16 May 2018

Burberry sets aim at Target

The luxury brand has launched a lawsuit against the US retailer for using its signature check


Burberry has filed against major US retail giant Target in a $8 million-plus trademark infringement and counterfeiting lawsuit. The luxury brand alleges the retail giant has indulged in “repeated, willful, and egregious misappropriation of Burberry’s famous and iconic check trademarks” and is selling “blatant reproductions” of Burberry’s world famous check mark. The suit claims this has been going on for over a year and Target has refused to stop.

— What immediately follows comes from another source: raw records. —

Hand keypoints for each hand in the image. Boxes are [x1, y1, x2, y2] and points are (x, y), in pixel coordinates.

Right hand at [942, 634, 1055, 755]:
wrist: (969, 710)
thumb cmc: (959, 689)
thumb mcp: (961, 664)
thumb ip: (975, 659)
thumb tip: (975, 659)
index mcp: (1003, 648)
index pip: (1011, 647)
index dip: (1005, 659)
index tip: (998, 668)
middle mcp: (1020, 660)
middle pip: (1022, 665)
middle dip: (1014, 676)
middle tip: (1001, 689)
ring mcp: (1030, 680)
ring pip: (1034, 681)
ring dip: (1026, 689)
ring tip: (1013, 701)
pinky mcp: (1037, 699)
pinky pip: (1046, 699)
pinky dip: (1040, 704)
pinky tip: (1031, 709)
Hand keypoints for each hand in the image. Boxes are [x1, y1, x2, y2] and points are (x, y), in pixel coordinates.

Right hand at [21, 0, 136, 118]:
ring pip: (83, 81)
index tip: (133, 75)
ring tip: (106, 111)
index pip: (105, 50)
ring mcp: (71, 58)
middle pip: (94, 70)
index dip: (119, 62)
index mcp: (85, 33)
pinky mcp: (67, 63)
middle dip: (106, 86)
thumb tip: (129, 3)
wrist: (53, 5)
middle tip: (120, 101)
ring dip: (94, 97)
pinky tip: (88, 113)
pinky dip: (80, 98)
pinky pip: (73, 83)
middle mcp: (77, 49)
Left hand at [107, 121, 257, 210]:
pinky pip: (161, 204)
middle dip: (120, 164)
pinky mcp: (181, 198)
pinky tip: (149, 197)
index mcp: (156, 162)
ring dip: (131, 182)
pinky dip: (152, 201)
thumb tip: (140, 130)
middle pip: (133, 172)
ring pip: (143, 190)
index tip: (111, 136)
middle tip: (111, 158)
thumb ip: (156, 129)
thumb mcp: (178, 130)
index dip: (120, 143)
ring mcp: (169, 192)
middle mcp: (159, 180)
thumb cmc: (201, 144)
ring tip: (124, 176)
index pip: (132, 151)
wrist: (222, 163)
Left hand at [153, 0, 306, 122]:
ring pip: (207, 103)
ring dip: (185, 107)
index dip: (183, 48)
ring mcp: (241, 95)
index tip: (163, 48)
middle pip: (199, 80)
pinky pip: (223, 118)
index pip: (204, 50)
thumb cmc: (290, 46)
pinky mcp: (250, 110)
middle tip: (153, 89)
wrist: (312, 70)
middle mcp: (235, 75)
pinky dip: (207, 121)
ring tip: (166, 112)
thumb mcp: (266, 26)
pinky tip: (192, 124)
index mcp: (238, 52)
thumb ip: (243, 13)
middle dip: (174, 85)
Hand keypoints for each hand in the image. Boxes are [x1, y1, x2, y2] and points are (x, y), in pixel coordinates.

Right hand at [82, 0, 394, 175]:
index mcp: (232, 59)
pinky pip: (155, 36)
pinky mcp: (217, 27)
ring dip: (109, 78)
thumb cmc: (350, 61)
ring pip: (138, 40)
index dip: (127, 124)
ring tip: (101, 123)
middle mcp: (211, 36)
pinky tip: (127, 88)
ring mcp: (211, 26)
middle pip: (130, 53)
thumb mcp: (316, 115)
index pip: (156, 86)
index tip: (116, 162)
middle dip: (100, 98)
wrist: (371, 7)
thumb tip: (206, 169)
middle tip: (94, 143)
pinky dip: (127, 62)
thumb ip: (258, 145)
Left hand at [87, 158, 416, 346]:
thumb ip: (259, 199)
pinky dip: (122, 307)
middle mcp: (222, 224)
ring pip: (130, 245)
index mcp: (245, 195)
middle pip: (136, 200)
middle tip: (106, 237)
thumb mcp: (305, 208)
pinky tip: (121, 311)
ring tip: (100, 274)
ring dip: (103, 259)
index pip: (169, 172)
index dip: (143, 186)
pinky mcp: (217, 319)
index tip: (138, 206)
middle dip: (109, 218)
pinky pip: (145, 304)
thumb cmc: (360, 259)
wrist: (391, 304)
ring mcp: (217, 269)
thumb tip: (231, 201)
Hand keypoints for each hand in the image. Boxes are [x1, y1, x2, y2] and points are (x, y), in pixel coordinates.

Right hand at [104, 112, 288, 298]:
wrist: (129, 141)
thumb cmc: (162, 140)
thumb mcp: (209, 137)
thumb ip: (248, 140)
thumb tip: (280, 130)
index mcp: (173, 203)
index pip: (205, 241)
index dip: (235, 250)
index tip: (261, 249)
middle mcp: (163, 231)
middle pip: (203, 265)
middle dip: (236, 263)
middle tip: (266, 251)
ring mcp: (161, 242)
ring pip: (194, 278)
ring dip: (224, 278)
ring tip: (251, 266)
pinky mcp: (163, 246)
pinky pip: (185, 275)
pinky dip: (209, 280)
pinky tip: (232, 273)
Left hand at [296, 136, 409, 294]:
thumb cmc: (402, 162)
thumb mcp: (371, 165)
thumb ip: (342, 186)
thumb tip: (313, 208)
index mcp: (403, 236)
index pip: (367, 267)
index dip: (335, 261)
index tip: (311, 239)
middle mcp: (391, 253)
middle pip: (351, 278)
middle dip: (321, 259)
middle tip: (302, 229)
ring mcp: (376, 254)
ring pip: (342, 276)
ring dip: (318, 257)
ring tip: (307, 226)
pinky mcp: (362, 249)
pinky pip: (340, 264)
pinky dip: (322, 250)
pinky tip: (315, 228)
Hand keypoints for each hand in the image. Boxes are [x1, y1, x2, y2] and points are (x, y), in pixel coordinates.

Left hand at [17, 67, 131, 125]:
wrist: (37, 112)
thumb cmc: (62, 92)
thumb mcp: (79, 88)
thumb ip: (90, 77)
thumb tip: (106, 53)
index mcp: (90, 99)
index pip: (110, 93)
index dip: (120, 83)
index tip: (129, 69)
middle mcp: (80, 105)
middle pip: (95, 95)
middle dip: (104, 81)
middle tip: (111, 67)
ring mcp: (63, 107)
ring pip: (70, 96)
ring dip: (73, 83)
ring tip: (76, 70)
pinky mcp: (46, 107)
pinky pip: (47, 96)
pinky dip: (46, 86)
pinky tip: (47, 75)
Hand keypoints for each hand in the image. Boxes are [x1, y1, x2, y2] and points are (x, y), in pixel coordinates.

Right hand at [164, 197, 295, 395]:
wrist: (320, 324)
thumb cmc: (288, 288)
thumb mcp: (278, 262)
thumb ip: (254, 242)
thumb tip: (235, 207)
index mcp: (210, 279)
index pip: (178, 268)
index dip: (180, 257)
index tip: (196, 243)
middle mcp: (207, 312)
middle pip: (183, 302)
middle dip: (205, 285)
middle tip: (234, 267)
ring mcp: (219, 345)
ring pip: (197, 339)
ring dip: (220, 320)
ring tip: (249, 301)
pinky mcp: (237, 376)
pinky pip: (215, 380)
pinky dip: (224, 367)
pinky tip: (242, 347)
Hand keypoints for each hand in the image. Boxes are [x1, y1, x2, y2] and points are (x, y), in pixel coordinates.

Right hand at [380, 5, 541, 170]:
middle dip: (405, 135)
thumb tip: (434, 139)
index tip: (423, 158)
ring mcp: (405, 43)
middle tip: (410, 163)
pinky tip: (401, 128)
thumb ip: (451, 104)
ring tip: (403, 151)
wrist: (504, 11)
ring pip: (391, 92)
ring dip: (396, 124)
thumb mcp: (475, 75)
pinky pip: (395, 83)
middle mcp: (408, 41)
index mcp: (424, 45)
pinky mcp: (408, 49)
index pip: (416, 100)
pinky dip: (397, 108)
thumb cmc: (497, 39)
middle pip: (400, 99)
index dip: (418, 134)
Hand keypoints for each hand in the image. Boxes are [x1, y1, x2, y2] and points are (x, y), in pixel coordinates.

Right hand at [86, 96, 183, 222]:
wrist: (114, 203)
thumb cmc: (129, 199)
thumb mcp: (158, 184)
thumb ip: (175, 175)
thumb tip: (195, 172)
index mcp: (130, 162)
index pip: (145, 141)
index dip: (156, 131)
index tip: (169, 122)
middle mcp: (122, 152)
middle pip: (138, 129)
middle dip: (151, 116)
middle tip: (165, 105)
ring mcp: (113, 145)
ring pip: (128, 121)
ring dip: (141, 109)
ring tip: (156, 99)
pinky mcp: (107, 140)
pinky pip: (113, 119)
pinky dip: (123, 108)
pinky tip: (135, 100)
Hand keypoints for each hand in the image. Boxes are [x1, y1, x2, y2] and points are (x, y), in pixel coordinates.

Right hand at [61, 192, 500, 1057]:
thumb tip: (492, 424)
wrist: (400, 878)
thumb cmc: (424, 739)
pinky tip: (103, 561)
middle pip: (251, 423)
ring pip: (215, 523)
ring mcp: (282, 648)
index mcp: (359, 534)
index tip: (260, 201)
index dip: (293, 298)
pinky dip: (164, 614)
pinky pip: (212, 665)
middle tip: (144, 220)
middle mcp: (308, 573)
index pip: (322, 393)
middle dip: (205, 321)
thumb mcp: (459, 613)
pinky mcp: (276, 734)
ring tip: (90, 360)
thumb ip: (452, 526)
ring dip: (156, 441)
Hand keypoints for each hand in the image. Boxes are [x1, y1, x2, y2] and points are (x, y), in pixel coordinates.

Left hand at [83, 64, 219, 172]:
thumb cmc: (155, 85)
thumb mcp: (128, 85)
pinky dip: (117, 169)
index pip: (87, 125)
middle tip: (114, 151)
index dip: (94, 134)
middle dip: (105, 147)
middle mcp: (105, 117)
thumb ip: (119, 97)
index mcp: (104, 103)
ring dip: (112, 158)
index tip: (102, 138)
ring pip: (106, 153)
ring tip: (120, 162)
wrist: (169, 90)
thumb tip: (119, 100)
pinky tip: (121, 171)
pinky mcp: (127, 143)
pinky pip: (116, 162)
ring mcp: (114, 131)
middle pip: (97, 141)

On the litmus test of confusion, Burberry states that even though “Target’s copycat scarves are of inferior quality, they are superficially indistinguishable from genuine Burberry scarves,” consumers are likely to be misled as to whether the “infringing products are either affiliated with, endorsed or authorized by, or somehow connected to Burberry, or that the infringing products sold and promoted by Target are genuine Burberry products.” Burberry states that Target’s history of collaborations with popular brands and designers makes this confusion likely. Target has responded it has “great respect for design rights” and is seeking to address the matter “in a reasonable manner.”

Cease and desist
Burberry says that early in 2017 Target began selling a number of “products bearing unauthorized copies of the Burberry check trademark,” including “eyewear, luggage, and water bottles.” In response, they sent the retailer with a cease and desist letter, alerting it of Burberry’s exclusive rights in the checkered pattern. This was ignored as several months later Target, as Burberry notes, “despite being aware of Burberry’s exclusive trademark rights” began offering a number of scarves for sale, bearing Burberry’s legally-protected check print. Burberry is seeking injunctive relief to bar Target from selling goods bearing Burberry’s checkered mark, and enhanced statutory damages of $2 million for each trademark that counterfeited and/or infringed, plus “profits, damages and fees, to the full extent available” and punitive damages stemming from Target’s particularly “egregious misappropriation.”